- [EXERCISE PROMPT]:
Treat the line containing "ENGARUH INFRASTRUKTUR TERHADAP" as the first line of the answer and the last line of the data as its final line, reproducing every line between exactly.

- [EXERCISE INPUT]:
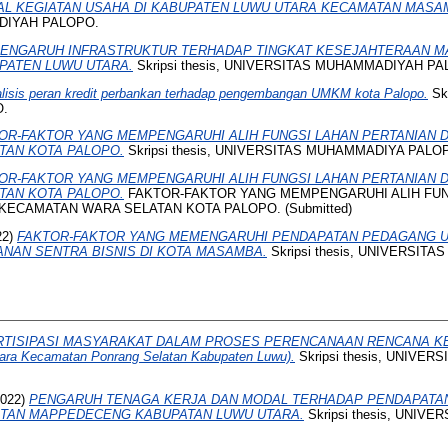
AL KEGIATAN USAHA DI KABUPATEN LUWU UTARA KECAMATAN MASA
DIYAH PALOPO.
ENGARUH INFRASTRUKTUR TERHADAP TINGKAT KESEJAHTERAAN 
PATEN LUWU UTARA.
Skripsi thesis, UNIVERSITAS MUHAMMADIYAH PA
lisis peran kredit perbankan terhadap pengembangan UMKM kota Palopo.
Skr
.
OR-FAKTOR YANG MEMPENGARUHI ALIH FUNGSI LAHAN PERTANIAN 
TAN KOTA PALOPO.
Skripsi thesis, UNIVERSITAS MUHAMMADIYA PALO
OR-FAKTOR YANG MEMPENGARUHI ALIH FUNGSI LAHAN PERTANIAN 
TAN KOTA PALOPO.
FAKTOR-FAKTOR YANG MEMPENGARUHI ALIH FUN
ECAMATAN WARA SELATAN KOTA PALOPO. (Submitted)
22)
FAKTOR-FAKTOR YANG MEMENGARUHI PENDAPATAN PEDAGANG 
ANAN SENTRA BISNIS DI KOTA MASAMBA.
Skripsi thesis, UNIVERSI
RTISIPASI MASYARAKAT DALAM PROSES PERENCANAAN RENCANA K
ara Kecamatan Ponrang Selatan Kabupaten Luwu).
Skripsi thesis, UNIVE
022)
PENGARUH TENAGA KERJA DAN MODAL TERHADAP PENDAPATAN
TAN MAPPEDECENG KABUPATAN LUWU UTARA.
Skripsi thesis, UNI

- [WRITTEN ANSWER]:
ENGARUH INFRASTRUKTUR TERHADAP TINGKAT KESEJAHTERAAN 
PATEN LUWU UTARA.
Skripsi thesis, UNIVERSITAS MUHAMMADIYAH PA
lisis peran kredit perbankan terhadap pengembangan UMKM kota Palopo.
Skr
.
OR-FAKTOR YANG MEMPENGARUHI ALIH FUNGSI LAHAN PERTANIAN 
TAN KOTA PALOPO.
Skripsi thesis, UNIVERSITAS MUHAMMADIYA PALO
OR-FAKTOR YANG MEMPENGARUHI ALIH FUNGSI LAHAN PERTANIAN 
TAN KOTA PALOPO.
FAKTOR-FAKTOR YANG MEMPENGARUHI ALIH FUN
ECAMATAN WARA SELATAN KOTA PALOPO. (Submitted)
22)
FAKTOR-FAKTOR YANG MEMENGARUHI PENDAPATAN PEDAGANG 
ANAN SENTRA BISNIS DI KOTA MASAMBA.
Skripsi thesis, UNIVERSI
RTISIPASI MASYARAKAT DALAM PROSES PERENCANAAN RENCANA K
ara Kecamatan Ponrang Selatan Kabupaten Luwu).
Skripsi thesis, UNIVE
022)
PENGARUH TENAGA KERJA DAN MODAL TERHADAP PENDAPATAN
TAN MAPPEDECENG KABUPATAN LUWU UTARA.
Skripsi thesis, UNI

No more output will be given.